TEXT SHOWN:
··········

The depot was located near a shipping company on the banks of the Colorado River. The company brought paddle wheelers upriver to deliver goods as far up as Utah for $40 a ton. When a competitor went into business, the price dropped to $20 a ton. That is the devil in private enterprise and the savior is competition. It all came to a halt when dams impeded river traffic and the Pacific Railroad became the new "savior".

Travel is nothing if not educational and I will soon have to forget something to make room for all this new stuff I'm learning. At the museum, docents worked at weaving. This woman has a special loom called a shawl loom. Others made lace and turned cotton balls into weaveable threads.
Hasta La Vista

Saturday, January 17, 2009


Women are from Venus and Men are from Mars, so, the story goes. Married women tell tales, (its universal,) about men being terrified of running out of toilet paper. My guy has no such peccadillo. A true snowbird, he, instead, is terrified the weather might turn cold and he could actually experience rain!!. He diligently reviews the weather channel and drools over a good weather report. (See his tongue hanging out?) He puts a T shirt on every morning, and resents it if he has to change to sweats. That, and, now that he is down to about 5,000 plastic bags, its possible he could run out of them. He is avoiding California where they may be passing a law to charge consumers a clean-up fee for each plastic bag they use. O’ woe. What can I say! I, the Greenie cheer, while he scowls.
I do love to have fun at Jim's expense, but on a more serious note, I wasn't quite sure I understood the nomads that are part of the RV culture. The book, Back Roads America, has a statement by the author that defines Jim, so I will repeat it here. "I had grown attached to my nomadic existence, wandering the highways free to go anywhere, passing in and out of people’s lives with the impermanence of a weather front. Each day brought novelty-the narcotic of the traveler, and I was hopelessly addicted."

··········

SUPPLIED MATERIAL:

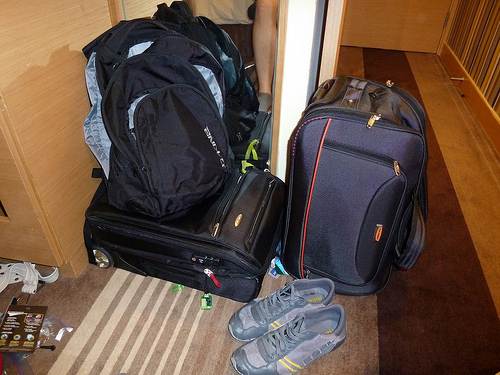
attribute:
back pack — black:
[79, 19, 235, 224]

··········

GIVEN TASK:
Can you transcribe the stretch of the travel journal from "Hasta La Vista" through "while he scowls."?

EXERCISE SOLUTION:
Hasta La Vista

Saturday, January 17, 2009


Women are from Venus and Men are from Mars, so, the story goes. Married women tell tales, (its universal,) about men being terrified of running out of toilet paper. My guy has no such peccadillo. A true snowbird, he, instead, is terrified the weather might turn cold and he could actually experience rain!!. He diligently reviews the weather channel and drools over a good weather report. (See his tongue hanging out?) He puts a T shirt on every morning, and resents it if he has to change to sweats. That, and, now that he is down to about 5,000 plastic bags, its possible he could run out of them. He is avoiding California where they may be passing a law to charge consumers a clean-up fee for each plastic bag they use. O’ woe. What can I say! I, the Greenie cheer, while he scowls.